For Maggie Fost, creative director for the Durham, N.C.-based Merge Records label and professor at York University's Department of Design, our newfound adeptness at self-representation through gorgeously crafted Instagram feeds and Pinterest boards is less about the possibility that we've developed a more refined aesthetic sense than about the current craze for curation. "I think our collective taste in North America has swung toward something more visually pleasing and sophisticated in the last 10 years," she admits. "[But] without critical dialogue, I'm not sure we're more aesthetically educated."

Still, in a world of easy thumbs-ups, Vanderbilt thinks the tastemaker role will endure. "We don't like the top-down, 'arbiters of taste'-type language anymore," he says. "But we can still use these people to navigate through a huge range of consumption experiences."

So, I ask Vanderbilt, if we're armed with a better understanding of how, and why, we like what we like, can we then use that knowledge to make more personally meaningful and satisfying choices?

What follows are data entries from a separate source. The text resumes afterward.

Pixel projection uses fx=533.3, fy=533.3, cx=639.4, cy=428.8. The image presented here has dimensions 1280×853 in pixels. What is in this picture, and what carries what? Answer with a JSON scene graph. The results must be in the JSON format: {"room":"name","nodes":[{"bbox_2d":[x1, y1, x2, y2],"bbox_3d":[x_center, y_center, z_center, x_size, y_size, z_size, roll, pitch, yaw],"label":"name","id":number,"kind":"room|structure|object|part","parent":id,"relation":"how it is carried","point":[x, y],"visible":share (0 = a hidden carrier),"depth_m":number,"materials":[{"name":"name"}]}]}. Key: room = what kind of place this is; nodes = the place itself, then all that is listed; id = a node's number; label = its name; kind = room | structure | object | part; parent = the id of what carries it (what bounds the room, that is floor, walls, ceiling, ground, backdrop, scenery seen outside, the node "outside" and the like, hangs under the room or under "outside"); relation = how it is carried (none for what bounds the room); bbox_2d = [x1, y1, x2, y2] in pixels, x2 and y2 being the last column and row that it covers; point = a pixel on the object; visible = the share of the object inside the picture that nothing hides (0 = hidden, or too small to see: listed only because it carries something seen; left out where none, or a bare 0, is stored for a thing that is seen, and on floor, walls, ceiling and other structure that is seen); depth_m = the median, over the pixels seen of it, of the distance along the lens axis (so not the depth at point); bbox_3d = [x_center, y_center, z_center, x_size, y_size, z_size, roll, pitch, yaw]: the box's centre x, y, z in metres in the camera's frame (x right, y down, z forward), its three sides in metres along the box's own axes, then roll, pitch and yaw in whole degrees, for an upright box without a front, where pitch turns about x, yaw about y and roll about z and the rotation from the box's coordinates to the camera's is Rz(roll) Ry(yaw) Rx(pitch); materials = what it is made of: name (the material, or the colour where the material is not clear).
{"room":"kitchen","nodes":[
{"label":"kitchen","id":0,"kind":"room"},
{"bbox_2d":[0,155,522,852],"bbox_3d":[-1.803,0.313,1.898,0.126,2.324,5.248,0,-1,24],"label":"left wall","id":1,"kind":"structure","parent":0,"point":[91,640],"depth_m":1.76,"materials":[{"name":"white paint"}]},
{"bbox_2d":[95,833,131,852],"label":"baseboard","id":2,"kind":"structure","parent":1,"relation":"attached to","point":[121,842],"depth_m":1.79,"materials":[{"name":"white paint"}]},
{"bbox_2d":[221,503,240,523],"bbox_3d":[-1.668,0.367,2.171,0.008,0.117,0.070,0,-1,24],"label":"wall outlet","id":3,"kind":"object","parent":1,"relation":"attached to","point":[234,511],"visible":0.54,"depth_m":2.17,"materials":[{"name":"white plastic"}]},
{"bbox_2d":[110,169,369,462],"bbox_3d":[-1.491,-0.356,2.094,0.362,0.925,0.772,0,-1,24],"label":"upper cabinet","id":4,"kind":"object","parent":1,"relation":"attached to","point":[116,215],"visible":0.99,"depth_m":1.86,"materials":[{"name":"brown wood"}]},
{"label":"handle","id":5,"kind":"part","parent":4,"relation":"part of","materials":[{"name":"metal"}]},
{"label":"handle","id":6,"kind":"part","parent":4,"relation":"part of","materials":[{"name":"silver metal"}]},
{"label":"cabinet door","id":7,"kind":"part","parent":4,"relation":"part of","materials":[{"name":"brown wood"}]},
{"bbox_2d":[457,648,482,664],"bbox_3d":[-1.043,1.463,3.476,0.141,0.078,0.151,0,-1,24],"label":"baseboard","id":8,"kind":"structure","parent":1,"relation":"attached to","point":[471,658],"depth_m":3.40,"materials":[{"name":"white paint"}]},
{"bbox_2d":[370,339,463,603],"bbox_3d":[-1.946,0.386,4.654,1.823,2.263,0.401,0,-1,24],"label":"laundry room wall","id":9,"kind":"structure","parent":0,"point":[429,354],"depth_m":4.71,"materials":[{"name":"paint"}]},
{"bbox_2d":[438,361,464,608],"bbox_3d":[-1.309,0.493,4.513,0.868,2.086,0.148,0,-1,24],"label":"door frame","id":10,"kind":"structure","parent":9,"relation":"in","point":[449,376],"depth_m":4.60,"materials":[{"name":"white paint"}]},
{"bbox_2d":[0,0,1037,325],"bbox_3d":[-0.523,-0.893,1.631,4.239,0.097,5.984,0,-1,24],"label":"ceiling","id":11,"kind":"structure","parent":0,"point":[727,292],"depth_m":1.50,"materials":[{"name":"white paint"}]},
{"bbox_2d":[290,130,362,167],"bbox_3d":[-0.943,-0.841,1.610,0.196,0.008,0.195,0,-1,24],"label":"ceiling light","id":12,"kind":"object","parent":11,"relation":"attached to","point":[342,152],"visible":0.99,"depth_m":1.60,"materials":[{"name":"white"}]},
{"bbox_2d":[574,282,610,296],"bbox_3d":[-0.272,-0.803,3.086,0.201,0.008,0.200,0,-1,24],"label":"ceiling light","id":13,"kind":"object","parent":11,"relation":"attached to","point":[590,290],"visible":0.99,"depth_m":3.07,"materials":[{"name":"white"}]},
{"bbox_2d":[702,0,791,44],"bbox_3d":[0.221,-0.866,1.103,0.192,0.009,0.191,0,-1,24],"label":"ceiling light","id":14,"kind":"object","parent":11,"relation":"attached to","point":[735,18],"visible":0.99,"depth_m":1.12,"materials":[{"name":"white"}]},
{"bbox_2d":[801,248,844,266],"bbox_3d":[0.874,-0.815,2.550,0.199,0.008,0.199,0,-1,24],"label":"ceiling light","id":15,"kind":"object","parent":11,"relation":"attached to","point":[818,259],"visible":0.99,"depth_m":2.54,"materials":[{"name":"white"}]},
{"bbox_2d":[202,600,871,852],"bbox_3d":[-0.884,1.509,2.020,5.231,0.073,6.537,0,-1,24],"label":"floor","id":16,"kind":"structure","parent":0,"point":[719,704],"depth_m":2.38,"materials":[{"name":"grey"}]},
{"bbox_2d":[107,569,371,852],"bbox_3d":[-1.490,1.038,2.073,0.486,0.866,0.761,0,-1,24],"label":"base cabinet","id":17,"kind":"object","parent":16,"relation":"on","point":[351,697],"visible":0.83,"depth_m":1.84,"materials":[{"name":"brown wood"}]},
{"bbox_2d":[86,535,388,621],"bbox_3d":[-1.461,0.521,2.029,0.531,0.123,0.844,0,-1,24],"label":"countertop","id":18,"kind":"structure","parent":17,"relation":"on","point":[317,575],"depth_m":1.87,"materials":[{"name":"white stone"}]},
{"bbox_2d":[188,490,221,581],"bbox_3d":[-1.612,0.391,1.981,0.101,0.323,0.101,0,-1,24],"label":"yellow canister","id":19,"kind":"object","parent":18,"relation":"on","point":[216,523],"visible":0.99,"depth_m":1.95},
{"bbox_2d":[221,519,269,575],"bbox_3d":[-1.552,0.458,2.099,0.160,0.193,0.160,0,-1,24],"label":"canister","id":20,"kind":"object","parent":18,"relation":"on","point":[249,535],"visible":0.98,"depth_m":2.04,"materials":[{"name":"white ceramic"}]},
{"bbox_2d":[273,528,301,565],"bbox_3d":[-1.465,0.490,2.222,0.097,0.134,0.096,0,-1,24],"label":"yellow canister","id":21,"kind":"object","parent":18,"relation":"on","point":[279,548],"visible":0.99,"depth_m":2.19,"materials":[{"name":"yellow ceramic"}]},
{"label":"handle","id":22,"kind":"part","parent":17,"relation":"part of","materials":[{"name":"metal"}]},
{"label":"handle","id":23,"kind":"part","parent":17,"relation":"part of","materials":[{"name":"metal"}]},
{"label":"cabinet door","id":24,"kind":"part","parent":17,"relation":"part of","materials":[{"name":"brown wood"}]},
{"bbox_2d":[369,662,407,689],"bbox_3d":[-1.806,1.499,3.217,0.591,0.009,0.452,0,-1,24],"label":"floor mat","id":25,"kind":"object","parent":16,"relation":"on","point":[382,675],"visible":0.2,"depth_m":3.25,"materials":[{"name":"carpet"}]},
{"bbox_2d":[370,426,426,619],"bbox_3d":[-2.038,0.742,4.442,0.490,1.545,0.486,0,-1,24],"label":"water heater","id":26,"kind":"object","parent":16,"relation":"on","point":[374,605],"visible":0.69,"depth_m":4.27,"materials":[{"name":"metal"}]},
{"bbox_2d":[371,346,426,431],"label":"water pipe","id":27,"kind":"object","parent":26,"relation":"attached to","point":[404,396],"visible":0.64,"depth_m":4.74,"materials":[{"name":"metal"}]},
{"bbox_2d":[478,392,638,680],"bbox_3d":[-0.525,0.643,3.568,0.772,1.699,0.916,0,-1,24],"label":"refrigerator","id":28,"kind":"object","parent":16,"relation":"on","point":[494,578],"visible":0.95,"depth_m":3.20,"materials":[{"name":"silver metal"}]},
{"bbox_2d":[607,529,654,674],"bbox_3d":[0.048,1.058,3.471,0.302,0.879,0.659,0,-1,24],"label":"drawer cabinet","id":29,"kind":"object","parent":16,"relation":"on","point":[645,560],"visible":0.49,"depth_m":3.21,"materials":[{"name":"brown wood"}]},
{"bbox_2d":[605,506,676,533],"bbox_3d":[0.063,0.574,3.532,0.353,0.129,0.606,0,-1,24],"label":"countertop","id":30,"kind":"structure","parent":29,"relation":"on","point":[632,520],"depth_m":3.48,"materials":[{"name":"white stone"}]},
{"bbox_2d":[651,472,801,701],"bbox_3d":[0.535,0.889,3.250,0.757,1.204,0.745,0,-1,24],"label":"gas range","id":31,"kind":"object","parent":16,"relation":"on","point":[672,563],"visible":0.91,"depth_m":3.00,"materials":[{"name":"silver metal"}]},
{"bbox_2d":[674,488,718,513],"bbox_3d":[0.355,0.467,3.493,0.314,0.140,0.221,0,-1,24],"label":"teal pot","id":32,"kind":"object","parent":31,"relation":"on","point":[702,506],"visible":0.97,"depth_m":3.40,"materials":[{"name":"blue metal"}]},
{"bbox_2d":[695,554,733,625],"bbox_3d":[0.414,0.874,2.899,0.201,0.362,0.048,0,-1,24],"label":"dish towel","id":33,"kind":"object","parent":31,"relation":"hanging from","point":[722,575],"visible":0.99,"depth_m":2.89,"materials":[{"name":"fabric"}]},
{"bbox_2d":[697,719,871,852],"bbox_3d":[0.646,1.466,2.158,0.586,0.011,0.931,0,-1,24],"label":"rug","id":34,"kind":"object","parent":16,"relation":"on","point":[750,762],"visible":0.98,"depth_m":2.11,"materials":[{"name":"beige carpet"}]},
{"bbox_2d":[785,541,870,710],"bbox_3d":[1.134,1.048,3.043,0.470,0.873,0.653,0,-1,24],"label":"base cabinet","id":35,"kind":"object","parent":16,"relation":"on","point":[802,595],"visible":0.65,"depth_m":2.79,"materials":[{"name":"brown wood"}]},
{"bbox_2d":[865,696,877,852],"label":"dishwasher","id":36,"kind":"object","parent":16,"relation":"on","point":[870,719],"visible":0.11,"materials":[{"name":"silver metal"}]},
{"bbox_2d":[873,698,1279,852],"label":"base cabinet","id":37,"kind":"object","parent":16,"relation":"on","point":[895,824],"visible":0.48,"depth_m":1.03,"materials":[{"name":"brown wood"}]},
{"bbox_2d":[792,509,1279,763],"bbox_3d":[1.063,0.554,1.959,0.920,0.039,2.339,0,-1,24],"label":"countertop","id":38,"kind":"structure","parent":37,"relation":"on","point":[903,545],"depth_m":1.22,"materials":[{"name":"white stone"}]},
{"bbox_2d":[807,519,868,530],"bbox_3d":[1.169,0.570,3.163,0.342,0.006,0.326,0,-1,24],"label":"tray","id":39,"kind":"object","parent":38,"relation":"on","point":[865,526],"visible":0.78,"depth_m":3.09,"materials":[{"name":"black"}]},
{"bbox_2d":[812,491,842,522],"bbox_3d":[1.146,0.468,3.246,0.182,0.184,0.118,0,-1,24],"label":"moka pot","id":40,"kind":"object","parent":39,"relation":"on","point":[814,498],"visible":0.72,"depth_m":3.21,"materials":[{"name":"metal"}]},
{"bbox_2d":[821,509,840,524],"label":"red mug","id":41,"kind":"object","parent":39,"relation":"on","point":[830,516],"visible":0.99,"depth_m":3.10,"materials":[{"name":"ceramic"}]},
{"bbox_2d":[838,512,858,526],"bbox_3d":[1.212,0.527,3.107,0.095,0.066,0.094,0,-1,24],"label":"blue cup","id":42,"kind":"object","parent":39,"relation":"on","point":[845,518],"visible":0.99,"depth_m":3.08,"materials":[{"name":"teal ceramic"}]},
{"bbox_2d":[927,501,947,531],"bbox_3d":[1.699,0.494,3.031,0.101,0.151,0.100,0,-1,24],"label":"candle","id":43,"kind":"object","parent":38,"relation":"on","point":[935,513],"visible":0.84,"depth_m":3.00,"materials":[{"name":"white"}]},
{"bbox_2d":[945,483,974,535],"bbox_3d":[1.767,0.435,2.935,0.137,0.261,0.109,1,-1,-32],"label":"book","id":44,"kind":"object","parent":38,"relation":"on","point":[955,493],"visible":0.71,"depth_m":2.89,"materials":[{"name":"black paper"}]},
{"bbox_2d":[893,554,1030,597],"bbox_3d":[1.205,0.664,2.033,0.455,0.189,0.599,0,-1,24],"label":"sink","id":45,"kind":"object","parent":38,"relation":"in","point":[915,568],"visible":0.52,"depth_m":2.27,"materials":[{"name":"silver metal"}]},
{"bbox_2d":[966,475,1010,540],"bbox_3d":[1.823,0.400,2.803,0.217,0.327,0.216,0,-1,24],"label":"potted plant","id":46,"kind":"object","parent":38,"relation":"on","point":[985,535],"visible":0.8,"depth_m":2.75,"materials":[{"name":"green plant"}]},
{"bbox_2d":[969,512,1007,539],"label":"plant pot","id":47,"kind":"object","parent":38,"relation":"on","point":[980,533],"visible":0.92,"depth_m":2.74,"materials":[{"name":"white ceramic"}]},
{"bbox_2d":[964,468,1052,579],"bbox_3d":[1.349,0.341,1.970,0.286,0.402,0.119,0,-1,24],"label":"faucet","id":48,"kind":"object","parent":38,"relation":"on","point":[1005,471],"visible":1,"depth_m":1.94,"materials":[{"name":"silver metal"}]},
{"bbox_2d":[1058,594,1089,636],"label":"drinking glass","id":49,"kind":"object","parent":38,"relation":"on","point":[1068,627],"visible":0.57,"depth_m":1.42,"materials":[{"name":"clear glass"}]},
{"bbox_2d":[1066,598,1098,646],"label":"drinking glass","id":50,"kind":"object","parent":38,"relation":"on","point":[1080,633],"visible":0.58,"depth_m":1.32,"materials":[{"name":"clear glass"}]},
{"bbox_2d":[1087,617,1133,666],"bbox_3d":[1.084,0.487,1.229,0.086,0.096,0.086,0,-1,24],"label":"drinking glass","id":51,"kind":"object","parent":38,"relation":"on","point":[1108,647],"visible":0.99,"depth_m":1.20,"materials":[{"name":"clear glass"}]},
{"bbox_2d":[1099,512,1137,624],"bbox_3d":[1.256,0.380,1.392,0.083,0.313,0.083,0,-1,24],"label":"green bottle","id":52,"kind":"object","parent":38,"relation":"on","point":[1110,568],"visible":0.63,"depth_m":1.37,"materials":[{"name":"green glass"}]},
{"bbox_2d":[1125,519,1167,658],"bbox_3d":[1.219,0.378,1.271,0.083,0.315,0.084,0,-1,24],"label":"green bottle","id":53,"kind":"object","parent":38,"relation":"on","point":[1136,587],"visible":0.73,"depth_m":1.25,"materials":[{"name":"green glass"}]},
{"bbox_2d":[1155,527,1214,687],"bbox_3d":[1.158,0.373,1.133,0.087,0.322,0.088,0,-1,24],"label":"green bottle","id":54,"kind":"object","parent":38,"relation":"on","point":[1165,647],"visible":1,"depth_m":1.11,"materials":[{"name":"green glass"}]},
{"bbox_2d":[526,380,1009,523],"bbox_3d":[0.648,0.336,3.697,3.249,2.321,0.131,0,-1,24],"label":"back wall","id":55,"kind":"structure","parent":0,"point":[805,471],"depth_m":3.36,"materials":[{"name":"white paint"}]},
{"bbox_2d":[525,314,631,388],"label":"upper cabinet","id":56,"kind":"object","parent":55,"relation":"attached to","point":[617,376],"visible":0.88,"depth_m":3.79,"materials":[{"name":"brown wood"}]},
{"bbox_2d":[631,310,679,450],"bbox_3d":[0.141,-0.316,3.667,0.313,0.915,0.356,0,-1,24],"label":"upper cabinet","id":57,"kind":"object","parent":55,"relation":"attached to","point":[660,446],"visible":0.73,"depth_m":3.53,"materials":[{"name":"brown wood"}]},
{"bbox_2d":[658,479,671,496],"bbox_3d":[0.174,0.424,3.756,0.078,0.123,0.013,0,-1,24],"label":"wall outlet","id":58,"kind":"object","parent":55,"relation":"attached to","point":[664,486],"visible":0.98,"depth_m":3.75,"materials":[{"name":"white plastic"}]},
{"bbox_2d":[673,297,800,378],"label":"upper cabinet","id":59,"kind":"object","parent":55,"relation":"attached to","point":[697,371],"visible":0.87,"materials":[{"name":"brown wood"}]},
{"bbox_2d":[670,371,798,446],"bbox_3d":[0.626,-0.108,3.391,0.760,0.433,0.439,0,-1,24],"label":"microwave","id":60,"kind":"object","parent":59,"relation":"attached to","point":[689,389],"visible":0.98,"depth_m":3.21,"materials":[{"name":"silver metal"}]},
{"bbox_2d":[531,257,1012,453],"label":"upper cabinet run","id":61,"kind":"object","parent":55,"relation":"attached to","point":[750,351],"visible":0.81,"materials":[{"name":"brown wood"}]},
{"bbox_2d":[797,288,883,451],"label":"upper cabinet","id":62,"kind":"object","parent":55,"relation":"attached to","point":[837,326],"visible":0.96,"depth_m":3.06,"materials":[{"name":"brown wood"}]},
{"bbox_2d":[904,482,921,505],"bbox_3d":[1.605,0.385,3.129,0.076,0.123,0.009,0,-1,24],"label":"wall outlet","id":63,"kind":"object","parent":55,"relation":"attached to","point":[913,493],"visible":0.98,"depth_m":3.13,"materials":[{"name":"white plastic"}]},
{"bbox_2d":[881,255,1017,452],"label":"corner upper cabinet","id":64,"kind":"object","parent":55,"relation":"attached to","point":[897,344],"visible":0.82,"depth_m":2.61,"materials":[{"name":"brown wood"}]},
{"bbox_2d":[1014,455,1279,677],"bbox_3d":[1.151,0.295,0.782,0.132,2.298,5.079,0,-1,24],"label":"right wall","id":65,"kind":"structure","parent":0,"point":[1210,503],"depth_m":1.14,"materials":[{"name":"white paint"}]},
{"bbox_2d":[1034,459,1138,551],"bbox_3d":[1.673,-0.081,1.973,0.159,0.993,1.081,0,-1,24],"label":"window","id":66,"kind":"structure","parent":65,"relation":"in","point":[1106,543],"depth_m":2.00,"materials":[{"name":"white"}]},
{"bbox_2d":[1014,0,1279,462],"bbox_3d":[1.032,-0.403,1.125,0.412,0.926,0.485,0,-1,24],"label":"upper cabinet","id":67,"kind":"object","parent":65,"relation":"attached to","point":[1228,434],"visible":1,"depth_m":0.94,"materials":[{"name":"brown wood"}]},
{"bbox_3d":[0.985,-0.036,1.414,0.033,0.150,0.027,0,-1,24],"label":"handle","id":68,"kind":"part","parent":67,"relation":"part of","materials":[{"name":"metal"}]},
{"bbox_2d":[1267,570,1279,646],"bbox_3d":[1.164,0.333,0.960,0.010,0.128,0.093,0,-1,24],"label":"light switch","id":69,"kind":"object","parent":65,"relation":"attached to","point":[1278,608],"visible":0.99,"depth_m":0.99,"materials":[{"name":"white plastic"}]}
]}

"Ooh, good question!" Vanderbilt laughs. "There's probably not a single takeaway, because this is one of the slipperiest experiences we all have." He pauses, reflecting. "Don't let someone else's taste get in the way of something you might really like, because those things are always shifting. What people thought was great a hundred years ago is now…well, current popularity is rarely a great guide to future respect."